Потом я уже действовал разумнее. Придя в себя, я лежал тихо и только крутил головой туда-сюда, натыкаясь на доски; таким образом определил особую боль в расквашенном веке и наросший на глазу кровавый пузырь. Удалось проколоть его острой щепкой. Я почувствовал стекающее по лицу тепло. После этого я начал сражение с веком: хотя бы миллиметр, хотя бы узенькая щелка для света — рраз! в зрачок ударил багровый отсвет. Я перевернулся на бок, чтобы из такой позиции червяка, весь залитый кровью, глядеть на свое узилище.
Я находился в длинном помещении с рядом мираже-стекольных окон по другой стене, на которых сейчас перебалтывались лишь отражения внутренних картин; снаружи стояла темная, грозовая ночь, я слышал регулярный стук дождя и урчание далеких громов. Здесь же горели электрические лампы, слабенько, одна из пяти, тем не менее, это было первое электрическое освещение в Иркутске после Оттепели, которое я видел, даже в больнице Святой Троицы обходились без него.

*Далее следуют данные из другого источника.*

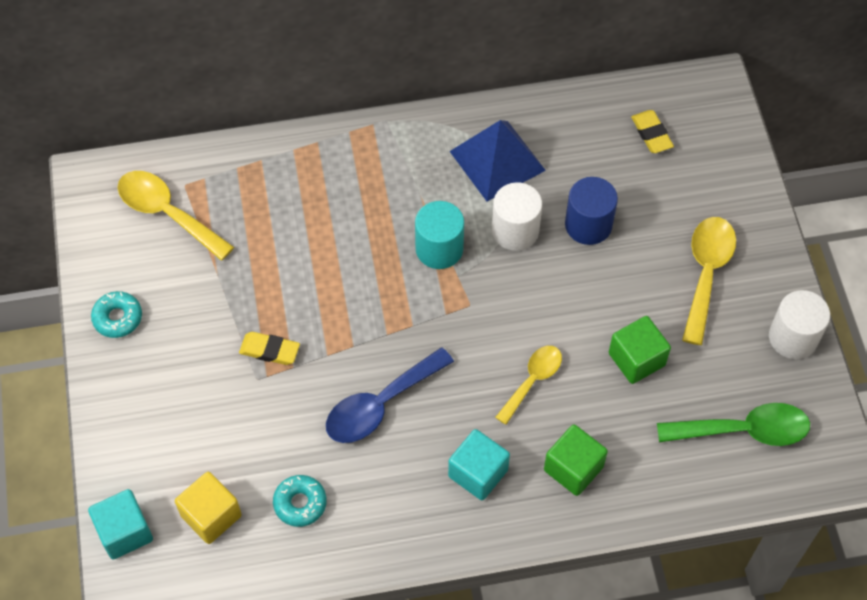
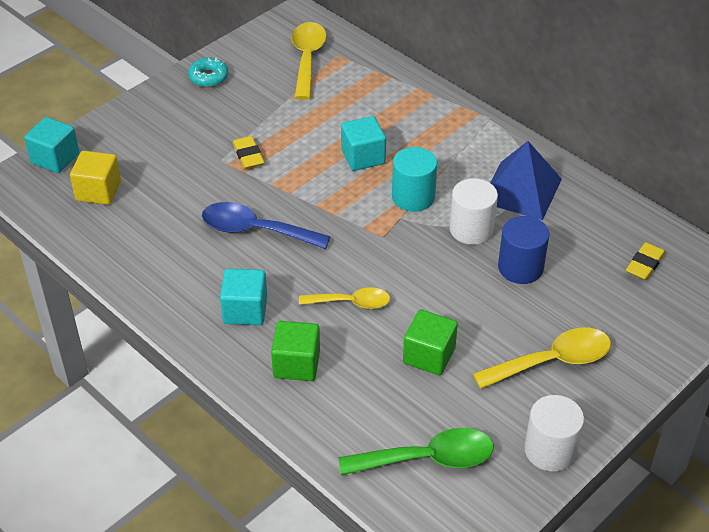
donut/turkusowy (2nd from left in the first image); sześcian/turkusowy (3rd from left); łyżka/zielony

На одном и другом концах помещения вверх и вниз проходили винтовые зимназовые лестницы, и кто-то непрерывно по ним сбегал и поднимался, в основном, вооруженные мужчины, с черно-красными повязками на рукавах. Я попытался припомнить цветовой код революции, как объясняли его штатовские. Зеленое и белое — это СШС, красное — ленинцы, черное и белое — национал-демократы, а черное с красным — может, это коммунисты Троцкого?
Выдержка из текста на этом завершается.